Which variable(s) were the most important for predicting the price of the diamonds?
varImpPlot(rf)

The values on the x axis indicate how much the prediction error would increase if that variable were not included in the model. As expected, the carat (or size) is the most important variable. Even though table and depth are supposed to impact how sparkly the diamond appears, they don’t actually have that big an effect on the price.

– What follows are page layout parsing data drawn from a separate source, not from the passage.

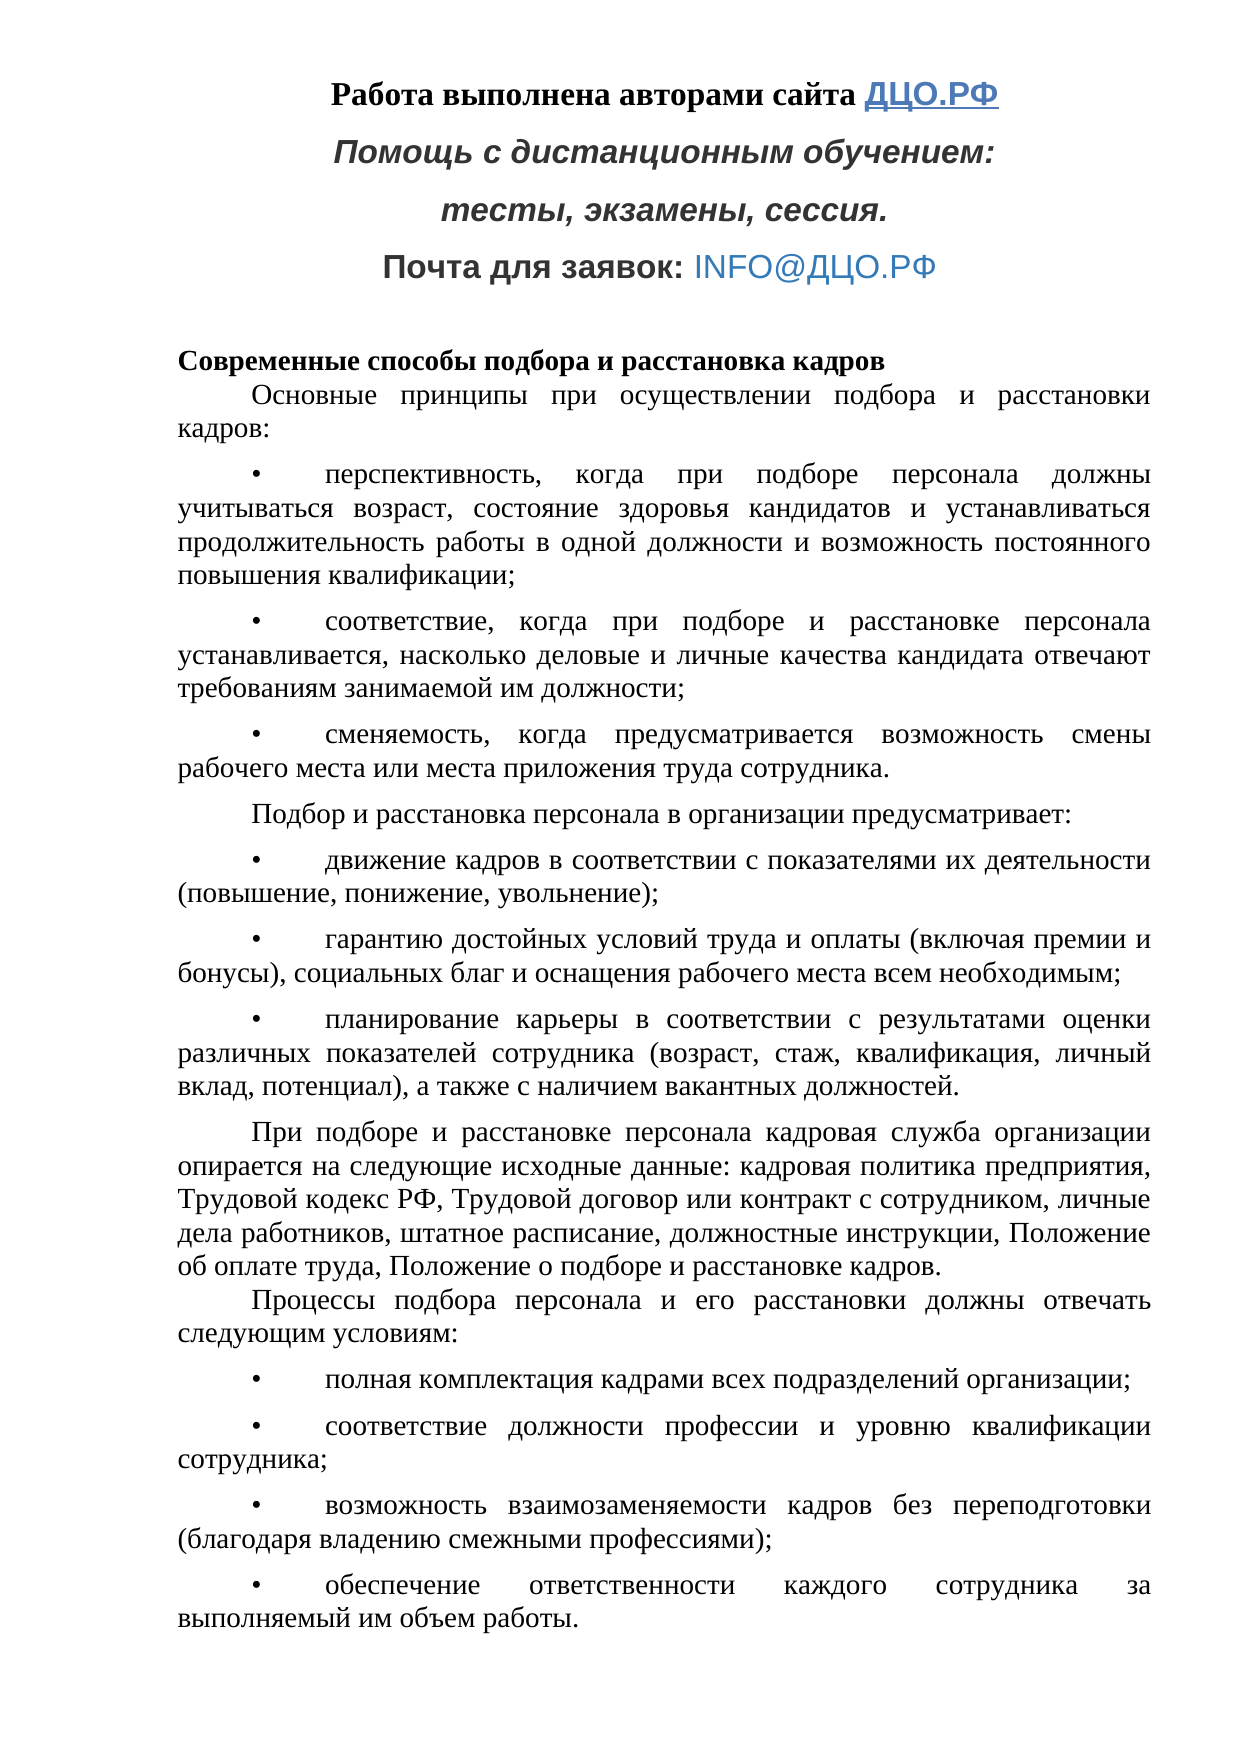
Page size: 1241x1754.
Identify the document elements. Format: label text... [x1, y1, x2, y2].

text Основные принципы при осуществлении подбора и расстановки кадров: [177, 377, 1152, 444]
text • сменяемость, когда предусматривается возможность смены рабочего места или места приложения труда сотрудника. [177, 716, 1152, 783]
text Подбор и расстановка персонала в организации предусматривает: [177, 796, 1152, 829]
text • полная комплектация кадрами всех подразделений организации; [177, 1362, 1152, 1395]
text • соответствие, когда при подборе и расстановке персонала устанавливается, насколько деловые и личные качества кандидата отвечают требованиям занимаемой им должности; [177, 603, 1152, 704]
text При подборе и расстановке персонала кадровая служба организации опирается на следующие исходные данные: кадровая политика предприятия, Трудовой кодекс РФ, Трудовой договор или контракт с сотрудником, личные дела работников, штатное расписание, должностные инструкции, Положение об оплате труда, Положение о подборе и расстановке кадров. [177, 1114, 1152, 1282]
text • соответствие должности профессии и уровню квалификации сотрудника; [177, 1408, 1152, 1475]
text • гарантию достойных условий труда и оплаты (включая премии и бонусы), социальных благ и оснащения рабочего места всем необходимым; [177, 922, 1152, 989]
text • планирование карьеры в соответствии с результатами оценки различных показателей сотрудника (возраст, стаж, квалификация, личный вклад, потенциал), а также с наличием вакантных должностей. [177, 1001, 1152, 1102]
text Процессы подбора персонала и его расстановки должны отвечать следующим условиям: [177, 1282, 1152, 1349]
text • обеспечение ответственности каждого сотрудника за выполняемый им объем работы. [177, 1567, 1152, 1634]
text • возможность взаимозаменяемости кадров без переподготовки (благодаря владению смежными профессиями); [177, 1487, 1152, 1554]
text Современные способы подбора и расстановка кадров [177, 343, 1152, 377]
text • перспективность, когда при подборе персонала должны учитываться возраст, состояние здоровья кандидатов и устанавливаться продолжительность работы в одной должности и возможность постоянного повышения квалификации; [177, 457, 1152, 591]
text • движение кадров в соответствии с показателями их деятельности (повышение, понижение, увольнение); [177, 842, 1152, 909]
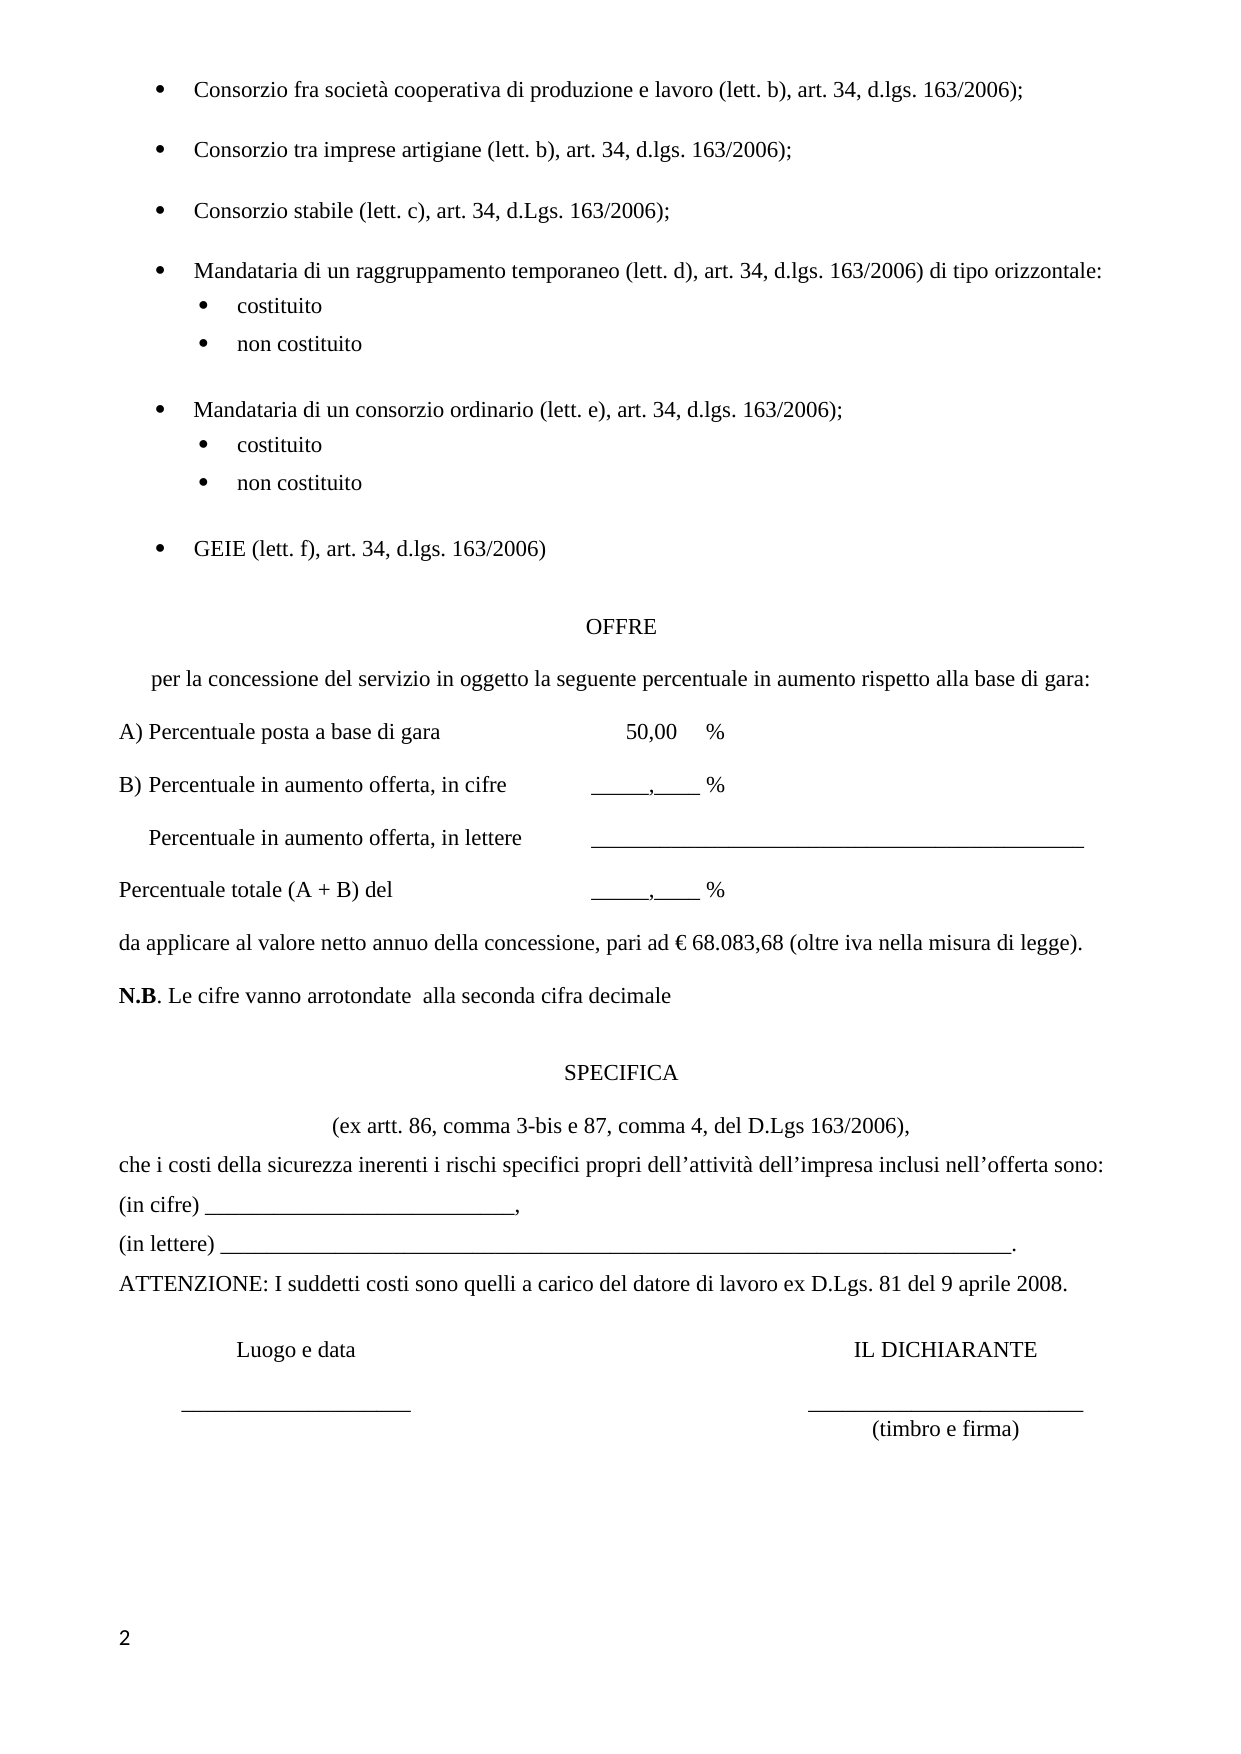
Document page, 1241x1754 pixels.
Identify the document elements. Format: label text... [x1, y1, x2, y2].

# Training & predicting times
time_log <- tic.log(format = TRUE)
time_log
## [[1]]
## [1] "mlm: 0.057 sec elapsed"
##
## [[2]]
## [1] "poly: 0.154 sec elapsed"
##
## [[3]]
## [1] "svr: 194.602 sec elapsed"
##
## [[4]]
## [1] "tree: 0.248 sec elapsed"
##
## [[5]]
## [1] "rf: 407.62 sec elapsed"
##
## [[6]]
## [1] "xgb: 62.249 sec elapsed"
##
## [[7]]
## [1] "predict_all: 8.219 sec elapsed"
So the best performing models are taking the longest to train. Not a huge surprise since they actually include many models. Keep in mind that this is not a large data set. Most models I have trained for work take hours and hours (I mostly set them up to run overnight). This can be sped up with a really powerful machine in AWS or even a cluster of machines.